◆ What you should do
Only the lines below from the one that holds "right front paw: (342, 409)" through the one that holds "right hip: (785, 1215)" should appear in the answer, copied exactly, end lines included and pictures omitted.

Items listed in a dataset

|---|

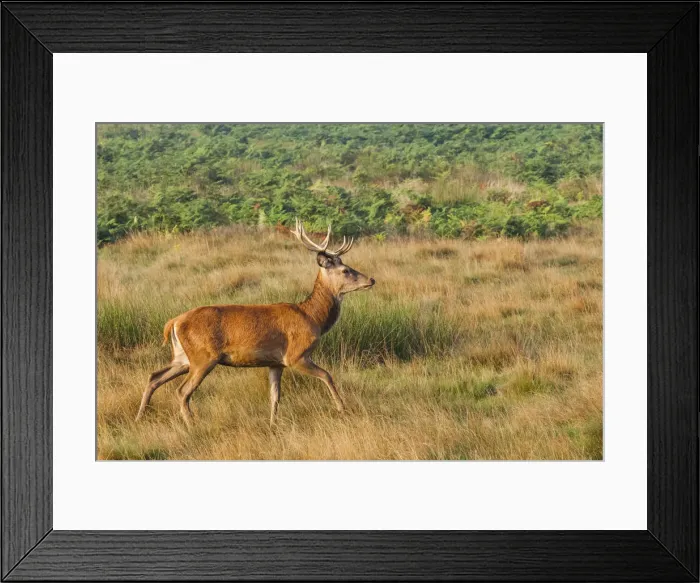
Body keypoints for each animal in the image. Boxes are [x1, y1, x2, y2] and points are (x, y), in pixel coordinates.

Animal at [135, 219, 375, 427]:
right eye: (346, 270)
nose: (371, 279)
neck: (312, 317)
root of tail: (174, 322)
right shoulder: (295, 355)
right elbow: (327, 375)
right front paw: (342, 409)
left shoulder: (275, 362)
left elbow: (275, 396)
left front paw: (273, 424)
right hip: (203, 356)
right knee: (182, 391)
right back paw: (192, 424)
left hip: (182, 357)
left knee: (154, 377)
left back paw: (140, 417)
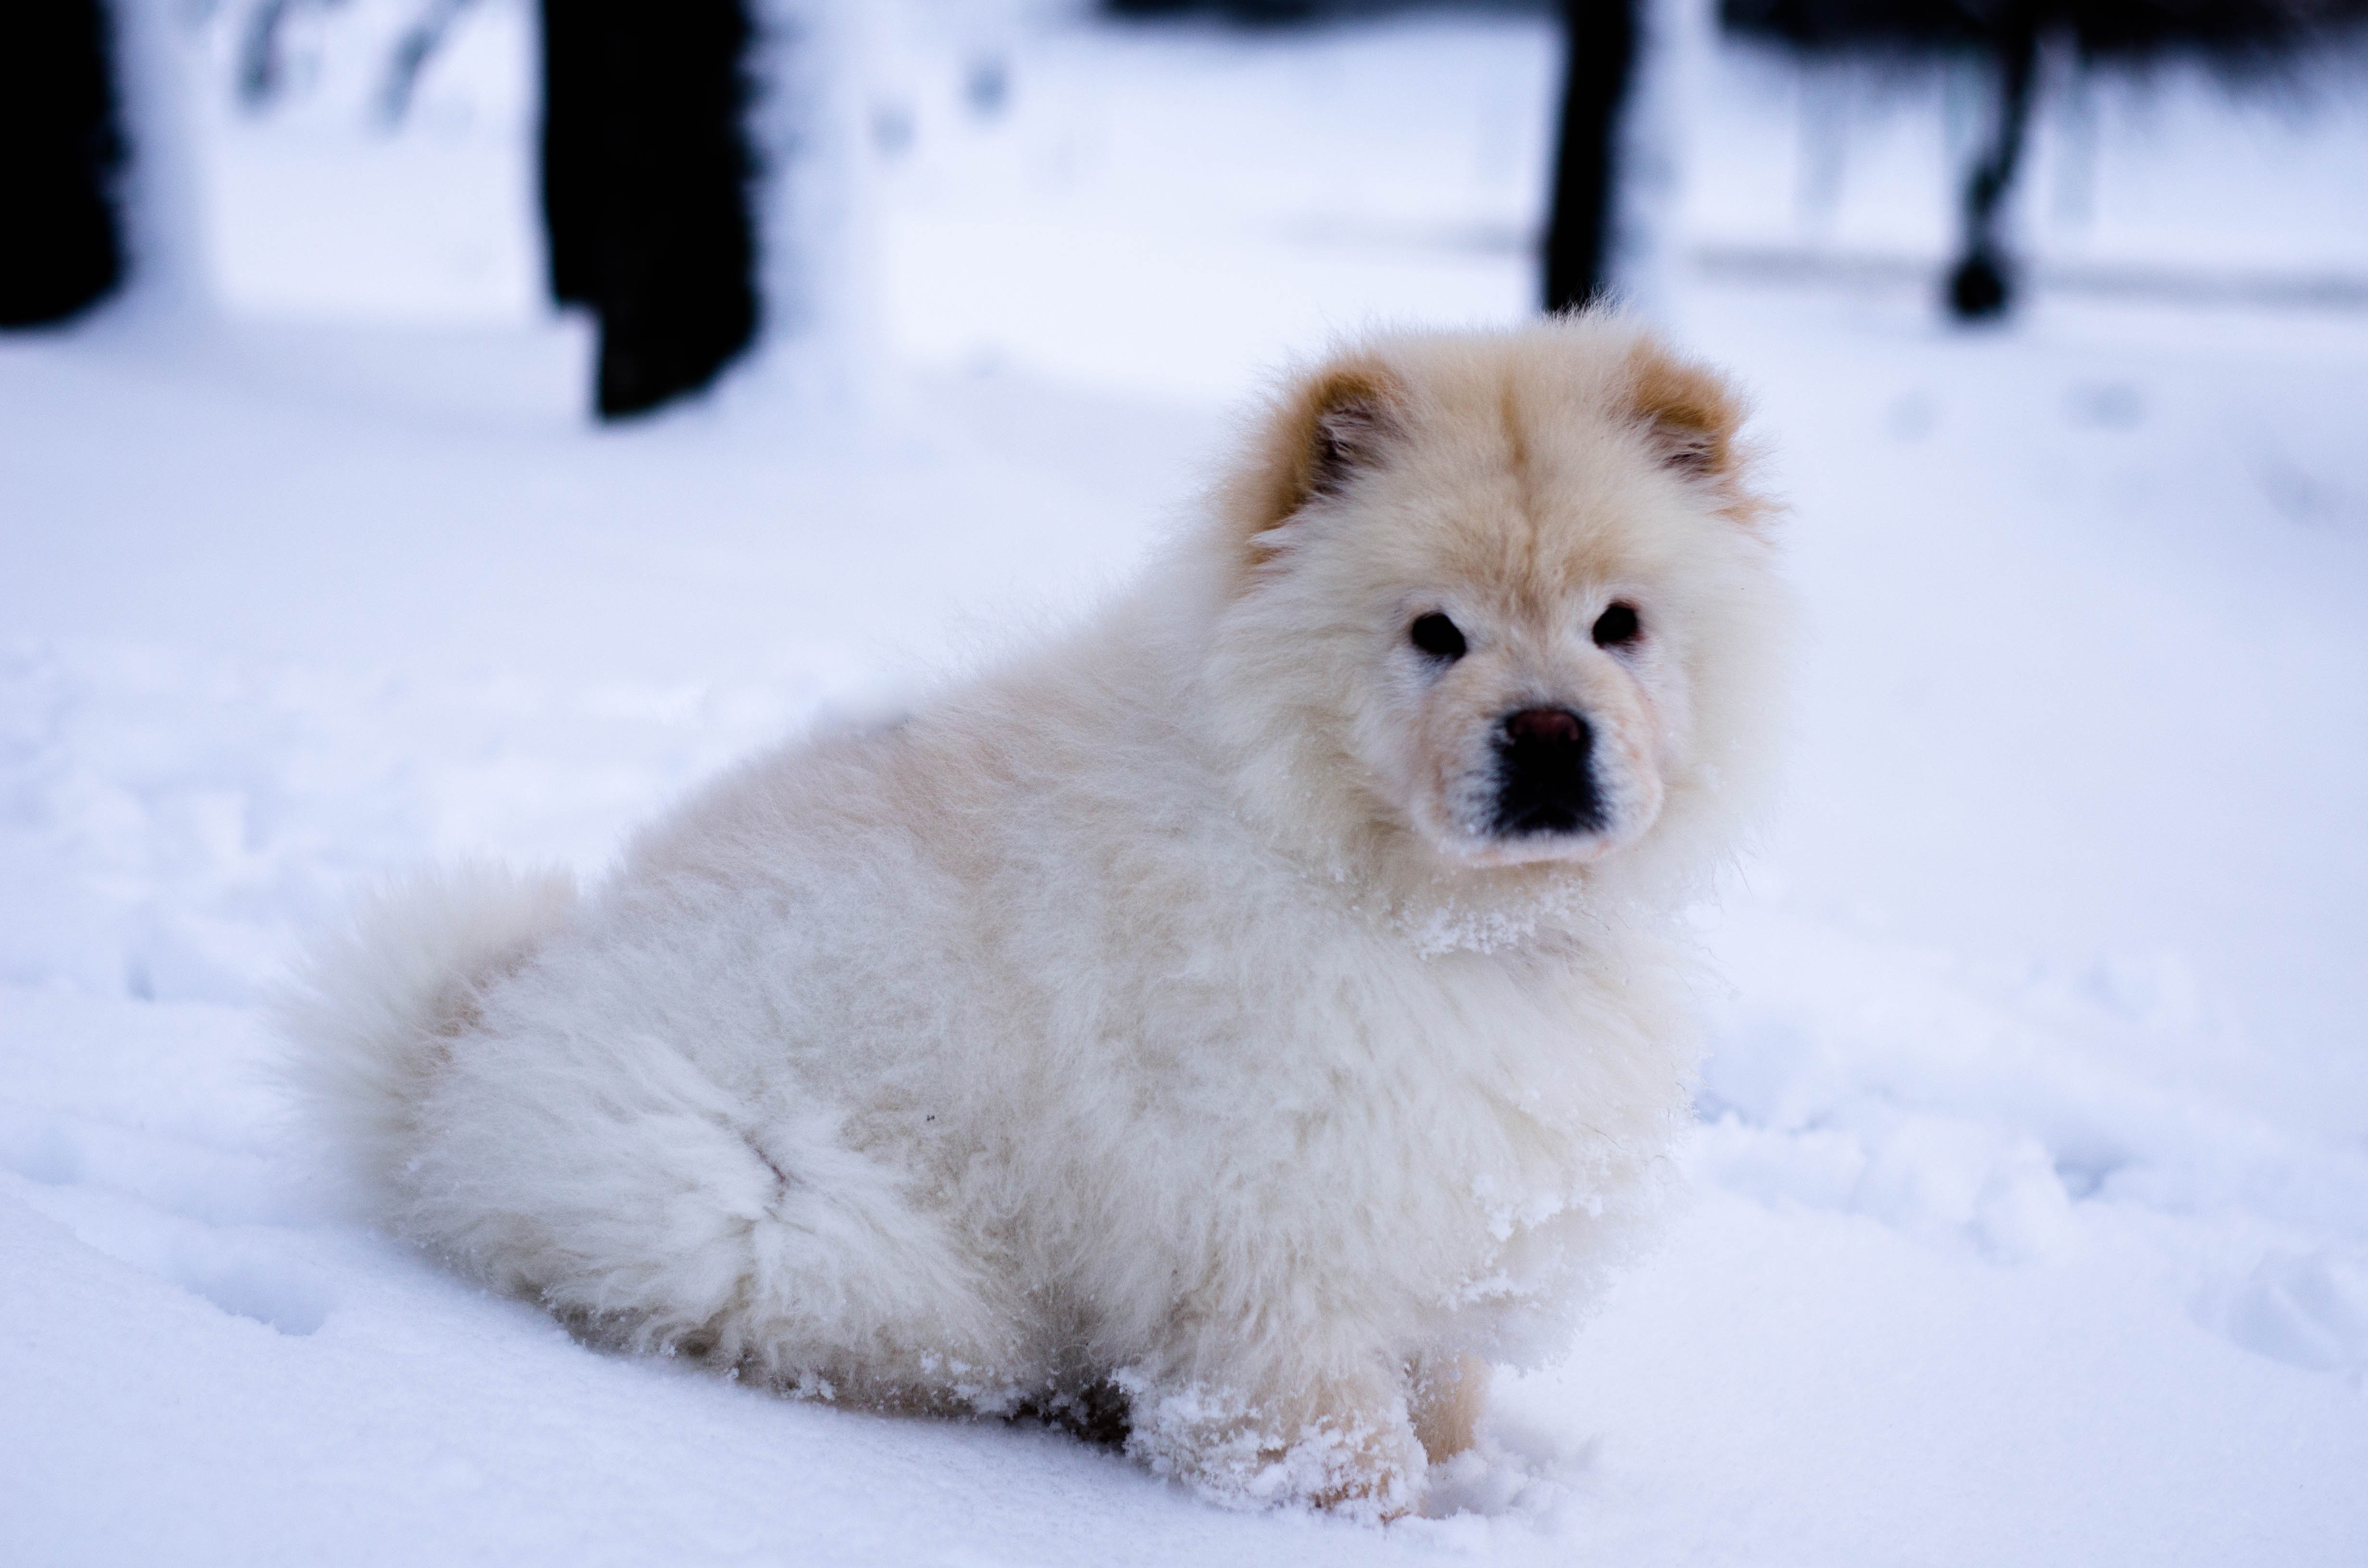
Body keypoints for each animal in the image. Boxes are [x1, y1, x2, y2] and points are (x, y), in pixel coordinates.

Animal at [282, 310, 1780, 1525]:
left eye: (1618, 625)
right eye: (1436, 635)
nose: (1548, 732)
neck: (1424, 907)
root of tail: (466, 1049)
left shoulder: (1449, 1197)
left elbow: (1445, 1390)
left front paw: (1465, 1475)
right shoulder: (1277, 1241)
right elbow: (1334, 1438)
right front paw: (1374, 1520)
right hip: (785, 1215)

|---|

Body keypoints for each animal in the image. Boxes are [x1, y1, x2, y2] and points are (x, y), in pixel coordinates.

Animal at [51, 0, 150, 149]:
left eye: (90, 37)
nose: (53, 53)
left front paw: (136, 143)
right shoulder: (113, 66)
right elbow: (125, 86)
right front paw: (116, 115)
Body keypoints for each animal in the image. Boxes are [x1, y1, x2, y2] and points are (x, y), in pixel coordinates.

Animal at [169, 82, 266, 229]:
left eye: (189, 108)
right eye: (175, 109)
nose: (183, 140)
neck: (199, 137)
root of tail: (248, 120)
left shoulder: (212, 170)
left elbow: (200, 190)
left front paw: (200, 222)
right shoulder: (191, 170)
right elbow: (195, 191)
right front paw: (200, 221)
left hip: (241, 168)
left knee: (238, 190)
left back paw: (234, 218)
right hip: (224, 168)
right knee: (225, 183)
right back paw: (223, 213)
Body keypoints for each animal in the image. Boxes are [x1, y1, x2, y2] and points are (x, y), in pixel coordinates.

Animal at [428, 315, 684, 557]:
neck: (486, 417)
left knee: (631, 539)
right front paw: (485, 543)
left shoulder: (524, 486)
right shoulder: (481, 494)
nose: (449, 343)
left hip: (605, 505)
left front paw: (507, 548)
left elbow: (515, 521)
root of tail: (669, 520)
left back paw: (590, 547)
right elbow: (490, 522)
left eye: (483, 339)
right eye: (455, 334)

|---|

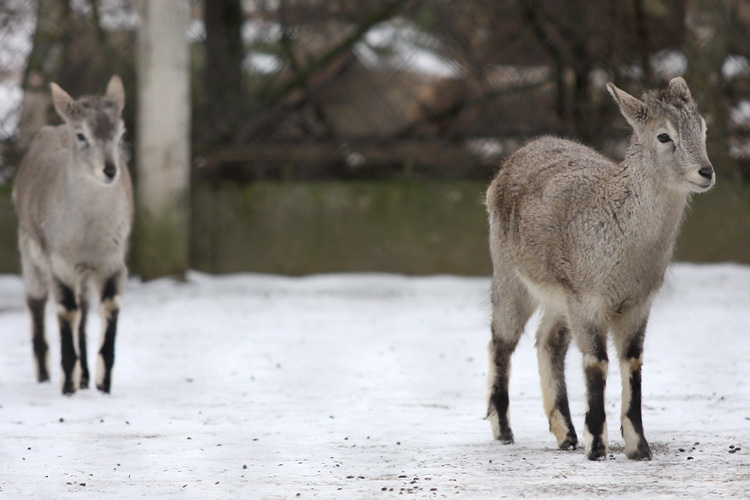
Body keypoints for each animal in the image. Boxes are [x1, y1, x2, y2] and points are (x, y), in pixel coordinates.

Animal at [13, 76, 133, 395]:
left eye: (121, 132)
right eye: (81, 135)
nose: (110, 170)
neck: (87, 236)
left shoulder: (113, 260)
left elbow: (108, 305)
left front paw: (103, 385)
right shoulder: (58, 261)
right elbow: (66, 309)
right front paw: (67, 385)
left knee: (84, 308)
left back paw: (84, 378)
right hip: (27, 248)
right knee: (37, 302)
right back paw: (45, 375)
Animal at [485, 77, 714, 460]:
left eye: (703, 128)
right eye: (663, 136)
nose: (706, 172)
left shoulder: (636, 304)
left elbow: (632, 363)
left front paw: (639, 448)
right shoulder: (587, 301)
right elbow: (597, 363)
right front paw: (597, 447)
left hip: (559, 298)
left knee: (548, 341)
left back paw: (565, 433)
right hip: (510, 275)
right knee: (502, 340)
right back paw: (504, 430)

|---|

◆ Expected answer
right front paw: (342, 409)
left shoulder: (275, 362)
left elbow: (275, 396)
left front paw: (273, 424)
right hip: (203, 356)
right knee: (182, 391)
right back paw: (192, 424)
left hip: (182, 357)
left knee: (154, 377)
left back paw: (140, 417)
Body keypoints for each animal in the image. Boxes are [x1, y1, x2, y2] and points are (x, y), in pixel coordinates.

Animal at [282, 310, 1780, 1525]:
left eye: (1618, 625)
right eye: (1436, 635)
nose: (1548, 732)
neck: (1424, 907)
root of tail: (466, 1049)
left shoulder: (1449, 1197)
left elbow: (1445, 1390)
left front paw: (1465, 1475)
right shoulder: (1277, 1241)
right elbow: (1334, 1438)
right front paw: (1374, 1520)
right hip: (785, 1215)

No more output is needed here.